* Exercise *
Copy out the listing beneath, missing nothing.

* Records to process *
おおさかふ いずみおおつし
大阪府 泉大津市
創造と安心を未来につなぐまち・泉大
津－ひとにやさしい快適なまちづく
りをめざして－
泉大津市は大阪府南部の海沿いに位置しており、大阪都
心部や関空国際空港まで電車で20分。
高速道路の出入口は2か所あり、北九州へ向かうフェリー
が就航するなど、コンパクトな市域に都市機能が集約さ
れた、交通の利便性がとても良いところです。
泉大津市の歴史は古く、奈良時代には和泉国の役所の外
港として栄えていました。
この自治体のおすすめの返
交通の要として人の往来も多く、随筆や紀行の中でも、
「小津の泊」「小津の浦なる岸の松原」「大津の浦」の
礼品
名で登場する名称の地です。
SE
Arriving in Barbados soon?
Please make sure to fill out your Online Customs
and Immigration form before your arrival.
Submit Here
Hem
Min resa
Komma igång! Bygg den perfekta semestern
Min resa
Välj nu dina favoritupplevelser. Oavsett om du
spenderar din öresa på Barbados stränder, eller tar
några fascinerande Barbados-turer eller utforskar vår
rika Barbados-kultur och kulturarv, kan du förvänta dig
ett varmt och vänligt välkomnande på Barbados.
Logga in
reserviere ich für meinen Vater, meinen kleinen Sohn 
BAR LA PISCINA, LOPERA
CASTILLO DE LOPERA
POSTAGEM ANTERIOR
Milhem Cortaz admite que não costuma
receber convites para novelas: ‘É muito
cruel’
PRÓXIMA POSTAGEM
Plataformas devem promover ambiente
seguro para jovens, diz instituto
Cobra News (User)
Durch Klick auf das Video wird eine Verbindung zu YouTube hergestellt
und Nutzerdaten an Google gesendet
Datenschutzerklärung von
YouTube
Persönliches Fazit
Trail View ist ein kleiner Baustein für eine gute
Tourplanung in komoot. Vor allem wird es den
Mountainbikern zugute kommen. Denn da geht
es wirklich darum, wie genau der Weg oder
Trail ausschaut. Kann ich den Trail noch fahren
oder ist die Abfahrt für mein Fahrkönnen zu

* Result *
おおさかふ いずみおおつし
大阪府 泉大津市
創造と安心を未来につなぐまち・泉大
津－ひとにやさしい快適なまちづく
りをめざして－
泉大津市は大阪府南部の海沿いに位置しており、大阪都
心部や関空国際空港まで電車で20分。
高速道路の出入口は2か所あり、北九州へ向かうフェリー
が就航するなど、コンパクトな市域に都市機能が集約さ
れた、交通の利便性がとても良いところです。
泉大津市の歴史は古く、奈良時代には和泉国の役所の外
港として栄えていました。
この自治体のおすすめの返
交通の要として人の往来も多く、随筆や紀行の中でも、
「小津の泊」「小津の浦なる岸の松原」「大津の浦」の
礼品
名で登場する名称の地です。
SE
Arriving in Barbados soon?
Please make sure to fill out your Online Customs
and Immigration form before your arrival.
Submit Here
Hem
Min resa
Komma igång! Bygg den perfekta semestern
Min resa
Välj nu dina favoritupplevelser. Oavsett om du
spenderar din öresa på Barbados stränder, eller tar
några fascinerande Barbados-turer eller utforskar vår
rika Barbados-kultur och kulturarv, kan du förvänta dig
ett varmt och vänligt välkomnande på Barbados.
Logga in
reserviere ich für meinen Vater, meinen kleinen Sohn 
BAR LA PISCINA, LOPERA
CASTILLO DE LOPERA
POSTAGEM ANTERIOR
Milhem Cortaz admite que não costuma
receber convites para novelas: ‘É muito
cruel’
PRÓXIMA POSTAGEM
Plataformas devem promover ambiente
seguro para jovens, diz instituto
Cobra News (User)
Durch Klick auf das Video wird eine Verbindung zu YouTube hergestellt
und Nutzerdaten an Google gesendet
Datenschutzerklärung von
YouTube
Persönliches Fazit
Trail View ist ein kleiner Baustein für eine gute
Tourplanung in komoot. Vor allem wird es den
Mountainbikern zugute kommen. Denn da geht
es wirklich darum, wie genau der Weg oder
Trail ausschaut. Kann ich den Trail noch fahren
oder ist die Abfahrt für mein Fahrkönnen zu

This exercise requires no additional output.